### [What the exercise asks]
Your answer must restate each entry below word for word, with no pictures in it.

### [Stored data]
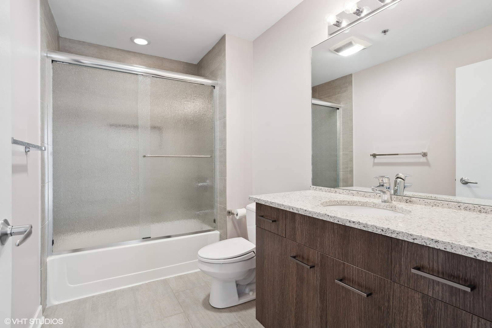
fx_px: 232
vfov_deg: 70.4
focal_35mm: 17
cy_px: 164
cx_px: 246
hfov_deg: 93.3
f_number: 9
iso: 320
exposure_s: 1/3.33
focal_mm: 17
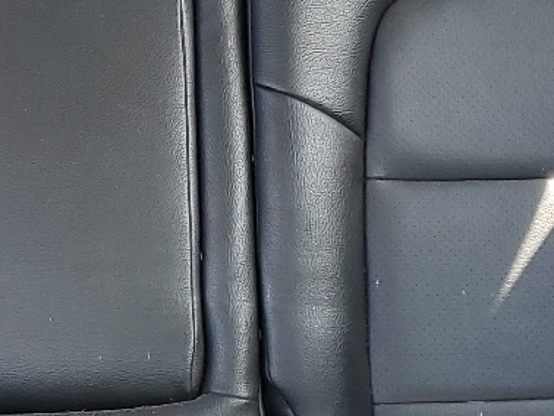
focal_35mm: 110
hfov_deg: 17.4
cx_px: -22
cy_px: 252
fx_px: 1762
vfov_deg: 13.5
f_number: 1.5
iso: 74
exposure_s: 1/60.2
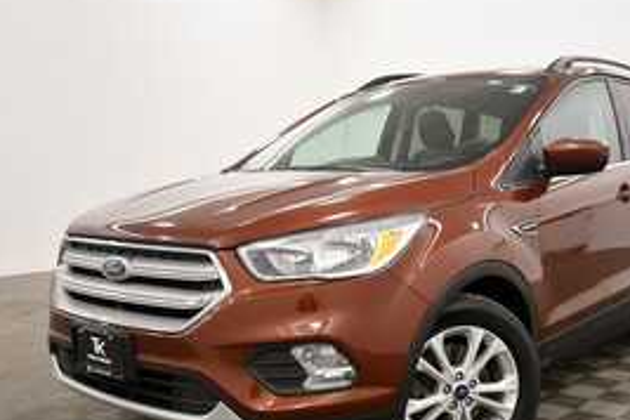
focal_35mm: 45
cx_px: 389
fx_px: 787
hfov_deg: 43.3
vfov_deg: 29.7
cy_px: 280
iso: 1000
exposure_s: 1/125
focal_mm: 20
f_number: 5.6
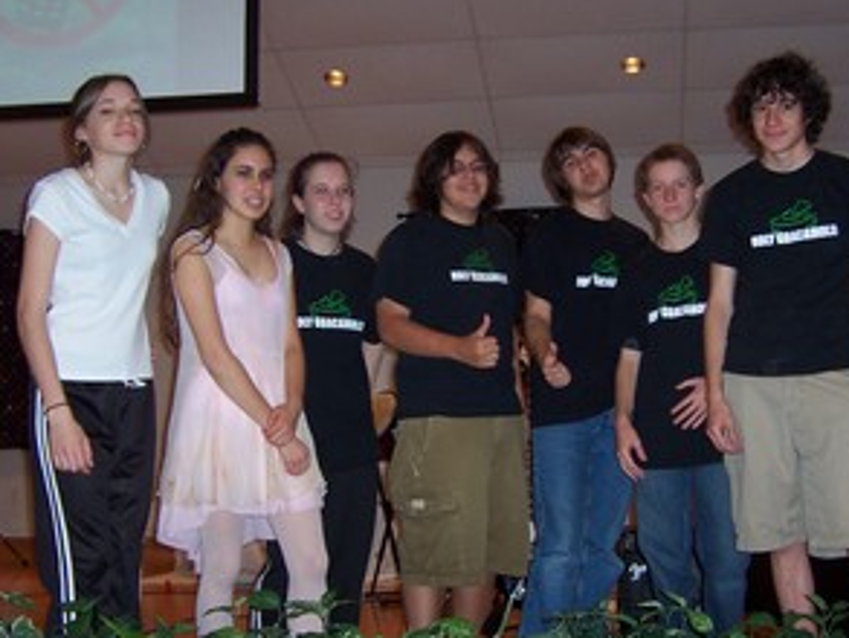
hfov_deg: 39.5
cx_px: 509
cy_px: 344
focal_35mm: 48
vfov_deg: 30.3
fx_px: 1178
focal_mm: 5.6
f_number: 2.8
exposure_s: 1/60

### [Result]
fx_px: 232
vfov_deg: 70.4
focal_35mm: 17
cy_px: 164
cx_px: 246
hfov_deg: 93.3
f_number: 9
iso: 320
exposure_s: 1/3.33
focal_mm: 17
focal_35mm: 110
hfov_deg: 17.4
cx_px: -22
cy_px: 252
fx_px: 1762
vfov_deg: 13.5
f_number: 1.5
iso: 74
exposure_s: 1/60.2
focal_35mm: 45
cx_px: 389
fx_px: 787
hfov_deg: 43.3
vfov_deg: 29.7
cy_px: 280
iso: 1000
exposure_s: 1/125
focal_mm: 20
f_number: 5.6
hfov_deg: 39.5
cx_px: 509
cy_px: 344
focal_35mm: 48
vfov_deg: 30.3
fx_px: 1178
focal_mm: 5.6
f_number: 2.8
exposure_s: 1/60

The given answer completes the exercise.